#### [PASSAGE SHOWN]
** begin **

Depends on various things, have either of you passed motorcycle test?
IF not then you will be restricted to 50cc if you 'legally' want to take a pillion. This is on your car licence.
You will need a 50cc destricted, otherwise you'll be lucky to do 22mph!

You can't take a pillion on a CBT certificate, you must take the practical test, module 1 and module 2.

IF you can ride larger, I can recommend the Honda PCX 125cc, it's around 120Kg. As they haven't been out long, second hand around £1800-2K, new £2400.

We had an Aprilia Mojito 50cc which was good fun, but very wide handlebars, which can make it difficult to put in your garage/rack etc.

Others will be along with more suggestions.

PS we will be taking our PCX to South of France soon, will do a write up when we get back.

 

Good luck

w


----------



## Carl_n_Flo (May 10, 2005)

Can second Wilse's comments here - we have a PCX, done nigh-on 800 miles so far commuting to and from work each day (30 miles each way).............very comfortable and economical - ave 117 mpg so far.....

Wilse - lucky beggar :lol: :lol: Look forward to your write up when you get back.................have a safe and wonderful trip!!!
Carl


----------



## Wizzo (Dec 3, 2007)

Honda PCX here too. Had mine a year, done about 4,000 miles. Super little scoot.

Pulls well even two up. Handles very well. Comfortable, good pillion footrests. Top speed 65mph comfortable cruising around the 55mph mark. Good brakes. Will be reliable because it's a Honda!

JohnW


----------



## DTPCHEMICALS (Jul 24, 2006)

Carl 117 mpg .

I misread that at first I thought it was 117mph :lol: :lol: 

Saving you a few bob then already.

Ride safe 

Dave p


----------



## Carl_n_Flo (May 10, 2005)

DTPCHEMICALS said:


> Carl 117 mpg .
> 
> I misread that at first I thought it was 117mph :lol: :lol:
> 
> ...


117mph :lol: :lol: :lol: :lol: :lol:

I wish!!!! That will have to wait until I get my 1100XX Blackbird....... just as soon as I can persuade Flo :roll: :roll: :roll:

And yep - the PCX certainly saves a bob or two!!!
C


----------



## ned (Dec 12, 2006)

*scooter*

Hi,

If you want to come down a bit in price but still retain most of the performance of the PCX, try googleing or ebaying a honda dylan 125. This is the forerunner of the PCX you can get a good dylan 2005-06 for about £750 - £900 depending on mileage and condition.

Cheers............. Ned


----------



## pneumatician (May 1, 2005)

I cannot disagree with any of the aforesaid. If you want to spend around £2K Honda are the dogs bananas ( BMW don't do tiddlers).

But we have for the last five years used an approximate Chinese copy of the "Innova" 110cc. (Large wheel step through Cub C90 successor). 
It has never let us down starts first press or kick, tootles along at 50mph two up (22 stone), approx 100mpg, 105kg, £600 cash.
Fits in the back of the van.
Most of the spares are available on the internet if required (Honda Cub engine).
Obviously rapid depreciation but at £100 pa you could just scrap it in the event of a catastrophic failure. ( Chuck it over the hedge 

Steve


----------



## Mike48 (May 1, 2005)

** end **

#### [SHORT TASK A]
Decide whether each statement agrees with the scooter forum thread. Answer yes or no and quote the words that settle it. (i) A pillion may not be carried on a CBT certificate. (ii) The Honda PCX weighs around 150 kg. (iii) The Chinese copy of the Innova cost £600 cash.
#### [SHORT TASK B]
Pick up the scooter forum thread where it stops, and write the post that follows the last header.

#### [EXTRACTED INFORMATION]
** begin **

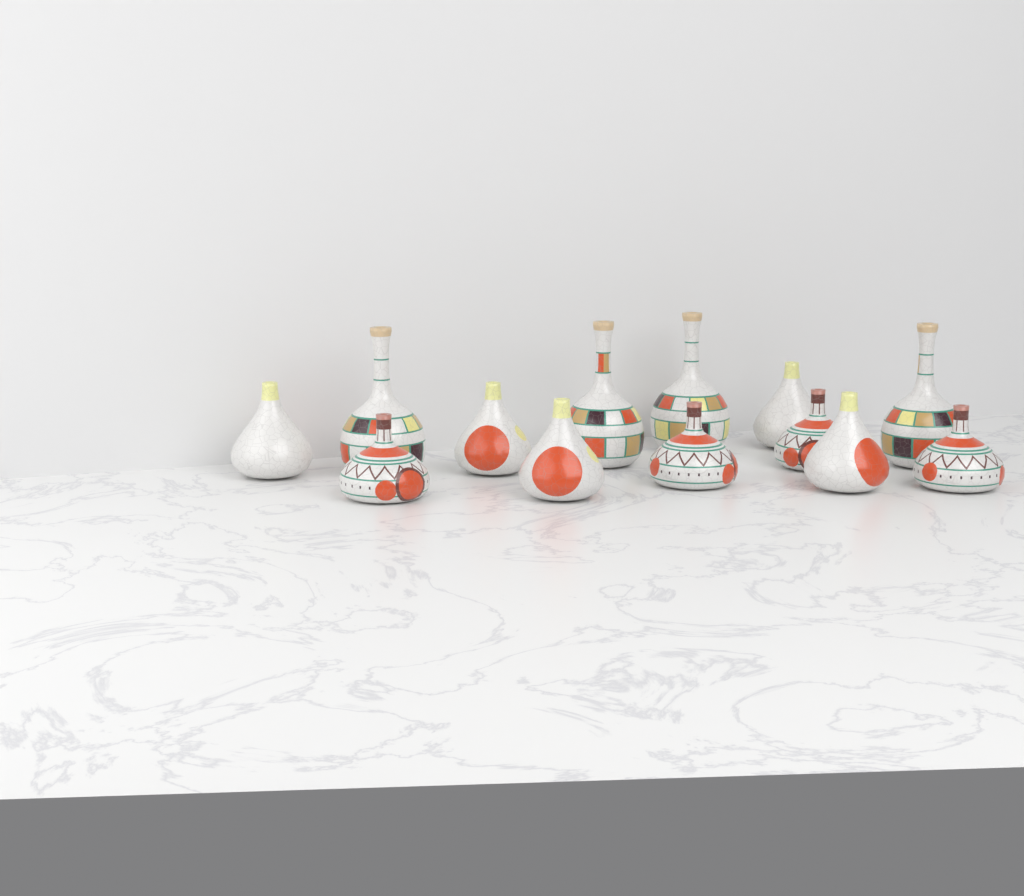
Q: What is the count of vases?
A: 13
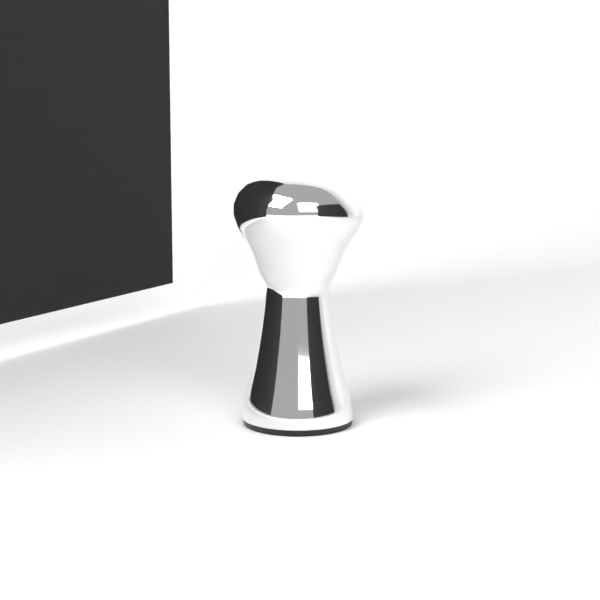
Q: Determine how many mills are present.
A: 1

** end **
** begin **

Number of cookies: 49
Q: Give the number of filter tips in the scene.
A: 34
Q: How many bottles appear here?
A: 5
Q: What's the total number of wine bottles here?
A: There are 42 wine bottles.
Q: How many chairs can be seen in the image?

** end **
** begin **

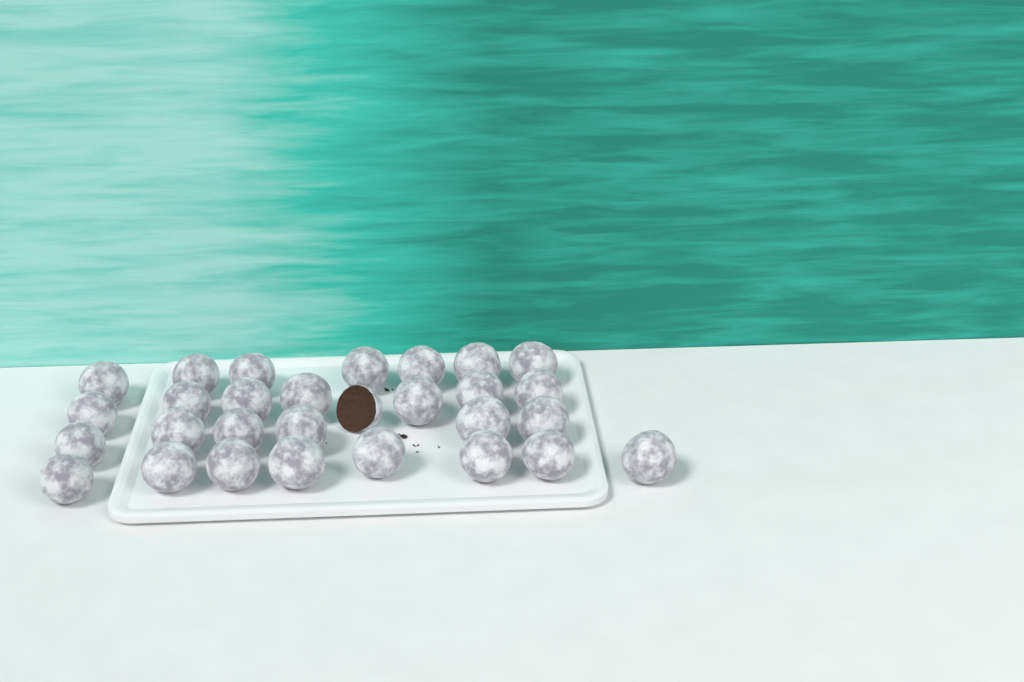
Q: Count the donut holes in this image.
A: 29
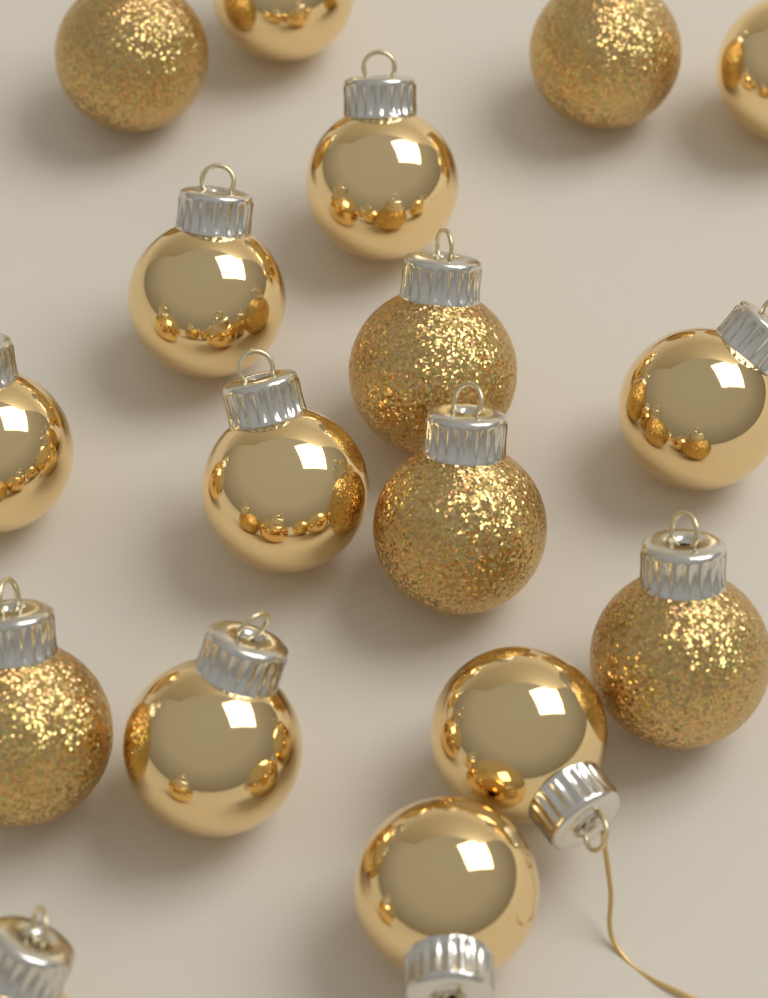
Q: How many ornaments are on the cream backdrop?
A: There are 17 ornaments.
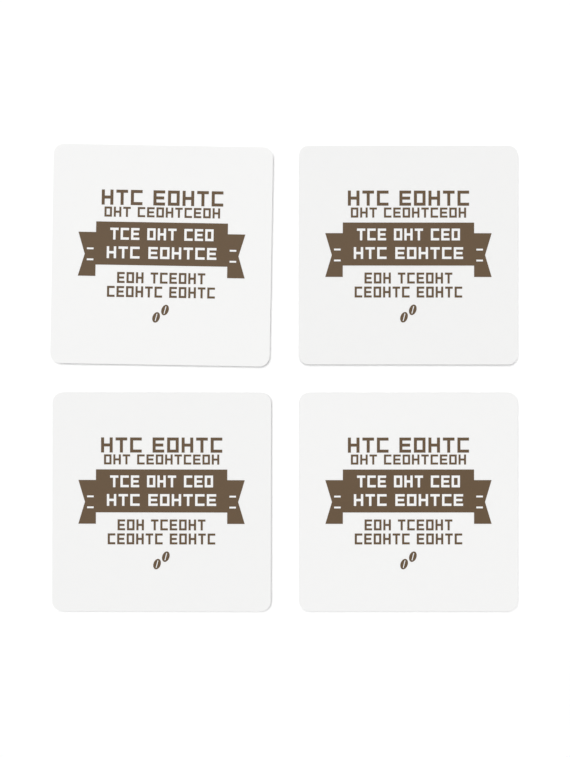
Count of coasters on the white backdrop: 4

** end **

#### [RESULT A]
(i) Yes: "You can't take a pillion on a CBT certificate, you must take the practical test, module 1 and module 2."
(ii) No: "it's around 120Kg."
(iii) Yes: "approx 100mpg, 105kg, £600 cash."

#### [RESULT B]
Check the ability of your van to carry a scooter. My efforts have been snookered through weight issues unless I was prepared to have an Easylifter/Ezetow trailer which I don't want.


----------



## barryd (May 9, 2008)

There was a thread on here a few weeks back about the new Honda 110 cc scooter which was just 103 kg. I think you could arrange a test ride which I will be doing whenwe get back off this trip.

Would love a pcx but it's just a tad too heavy for our rack. Currently use a 100cc Peugeot speedfight at 95kg but they don't make em anymore.


----------



## biggles777 (Jan 18, 2006)

I'd go for the chinese option , i'm on my second one not because the first one broke but because some low life nicked it . For two people you need a 125 i got a retro looking one just short of £1000 and i really could not bring myself to lay out £2500 for a honda to live in the back of my motorhome . Not sure what the licence issues are because i got my motorbike one 40 years ago . SWMBO thought she'd have a go at riding it but fell off doing her compulsory basic training and promptly gave up . 
Chinese one is virtually all plastic which does make it light ( 103 kg ) so i think ideal .


----------



## splitwagon (Oct 20, 2009)

We've been researching just this topic for about a year. Our situation is:

- I have a motorbike licence from 20-odd years ago
- Our scooter payload is going to be 180Kg, so we wanted a larger machine with reasonable 4-stroke power for climbing the Pyrenees
- I wanna be first away from the lights when 1-up riding to the office
- Our motorhome has a large payload allowance, and a towbar built strong enough to tow a Sherman tank
- Low price is not our first priority, nor is high mpgs

What we decided:

Scooter - Honda SH300i

- 22kW engine, plenty of power two-up, more than enough one-up
- Returns about 65 mpg
- Weighs 173Kg, so best carried on something with its own wheels
- Very comfortable (could ride all day 2 up - suitable for touring)
- Relatively narrow for a 'maxi-scooter', so easy to 'filter' in traffic but probably too big for a 'normal' MH garage
- Not really a 'ladies' machine (1-up)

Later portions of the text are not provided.